Greg Kesler and Amy Kates, December 2010

General managers of major operating units at Nike, P&G, Cisco, Tyco, Whirlpool and others are using organization design to create competitive advantage. These companies are also known for their outsized talent pools, but when great talent is channeled through well‐aligned organization, magic is possible, and it is a very difficult sauce to copy.

Good organization design leads to competitive advantage when it’s clear what the organization has to do very well to drive the strategy. And there are always trade‐offs. Specialization, for example, delivers strong functional excellence and cost effectiveness, but usually creates silos that can be difficult to integrate. Organization design is core work for leaders today, and it helps to learn a few simple frameworks.

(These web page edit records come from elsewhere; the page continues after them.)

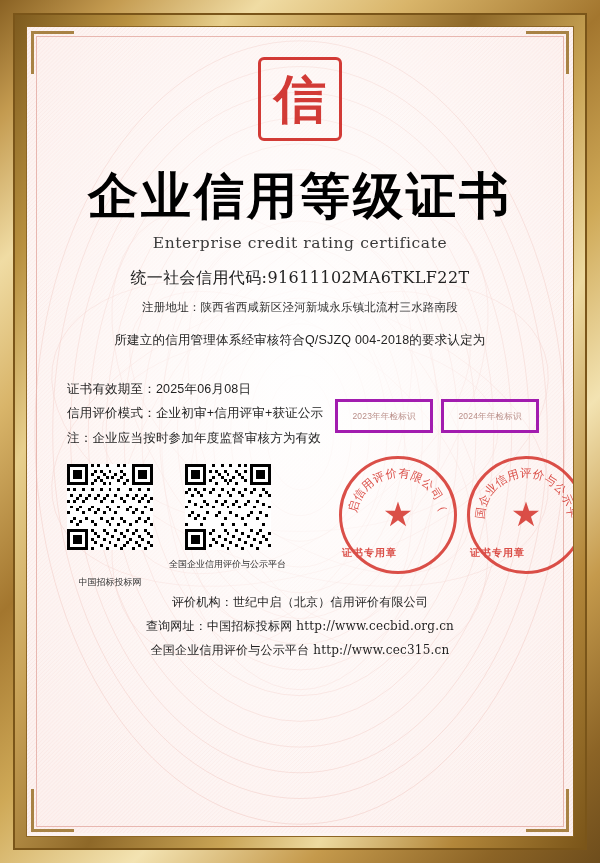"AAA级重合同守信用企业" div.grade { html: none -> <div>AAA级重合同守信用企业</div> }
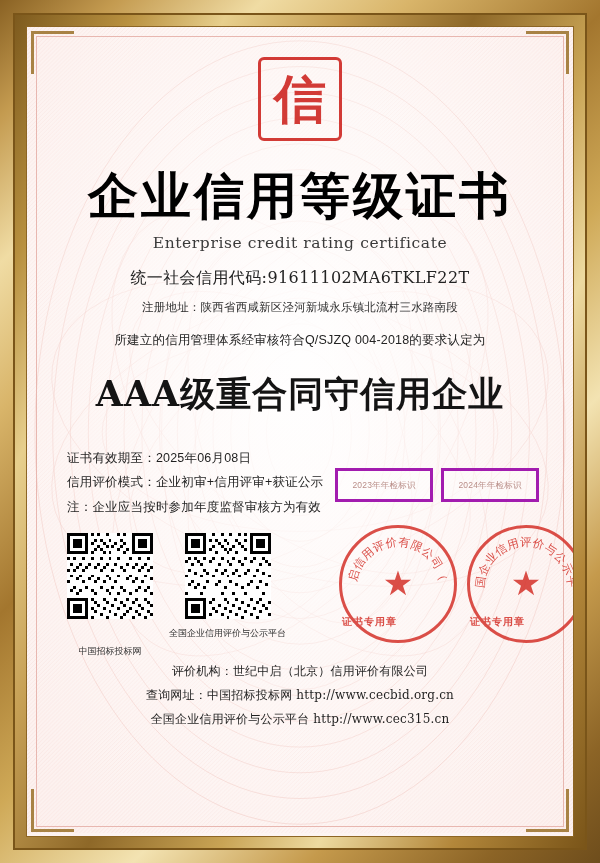"2023年年检标识" .review-box { border: 3px solid #a21caf -> 1px solid #a21caf }
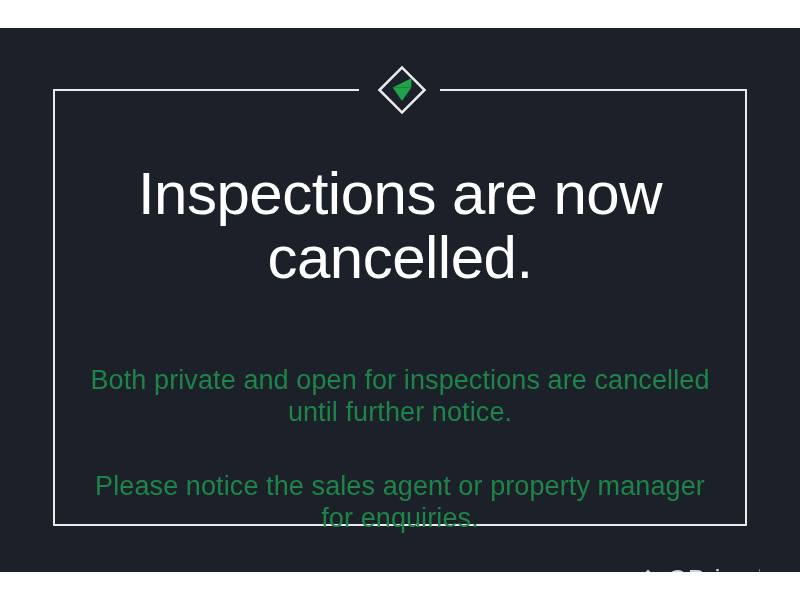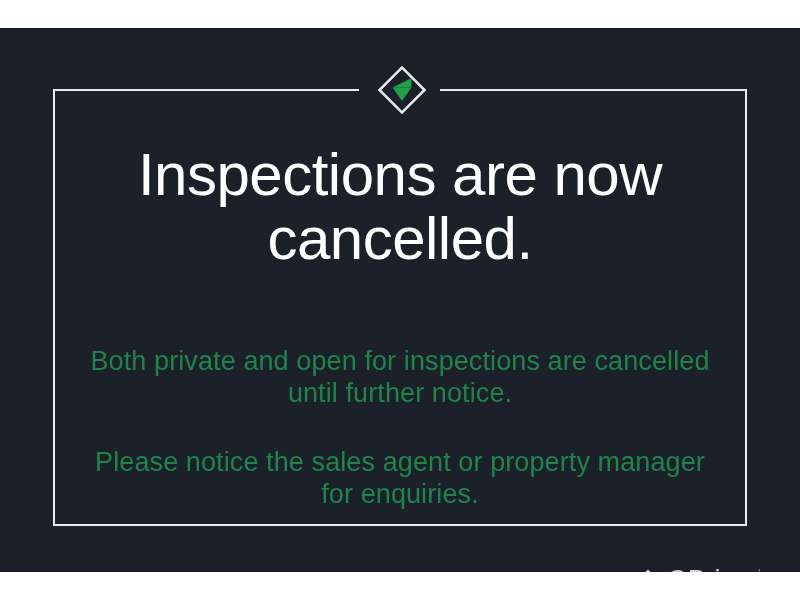"Inspections are now cancelled." .content { padding-top: 54px -> 73px }
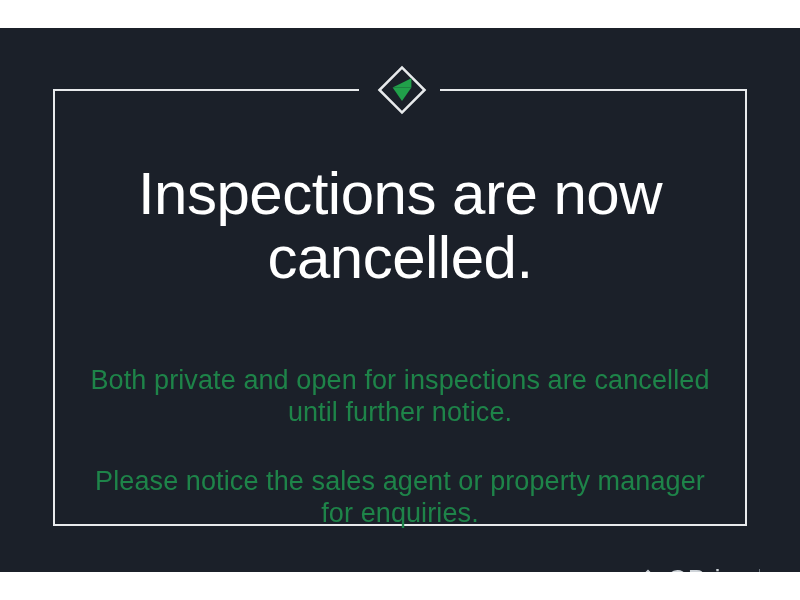"Both private and open for" .para-1 { margin: 74px 0 3px 0 -> 74px 0 8px 0 }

We use a model in our practice that outlines six ways that a given organization can help bring competitive advantage to a business. You can’t have all six at one time – and each of the six is more or less useful, depending on your strategy. Let’s go through each of them.

1. Management Attention to the Right Things

At Johnson & Johnson, the quality function reports to the CEO today for reasons that are clear to anyone who’s followed business news. The same thing can be said for the safety, health and environment function at BP. This is the simplest way to make something a priority – to elevate it in the structure. Today, growth is critical to all businesses and many, like Tyco, are elevating emerging market leaders who run China or Brazil to sit at the executive table. Others, like Cisco, are separating out new product incubators in an effort to provide special focus for potential orphans. Management attention may also show up as a functional czar for a process, such as brand marketing or supply chain management that has been weak or missing in the past.

2. Leveraged Resources and Cost

Economies of scale are table stakes in many businesses, and potential sources of competitive advantage in others. Unless the organization is a true holding company, where there is no strategic reason to connect the operating units, most companies today are looking for smart ways to consolidate activities to bring efficiency to them. In many companies it’s about creating more cost headroom to allow more spending in new growth targets. Others look for a different kind of leverage – bringing together product‐development organizations in order to deliver fewer, bigger bets into the market. Consolidating product development across regions can also be a path to globalizing products.

3. More Coordination and Integration

Some organization designs are focused on maximizing the amount of integration across functions, businesses or regions. Product development today moves faster when functions are tied together into consumer‐aligned teams. When customer intimacy really matters coordination across country‐based sales teams or across businesses is often the target. There are matrix structures that are specifically designed to deliver this kind of coordination. Shared metrics, aligned pay programs and horizontal business processes are all tools to help drive more integration.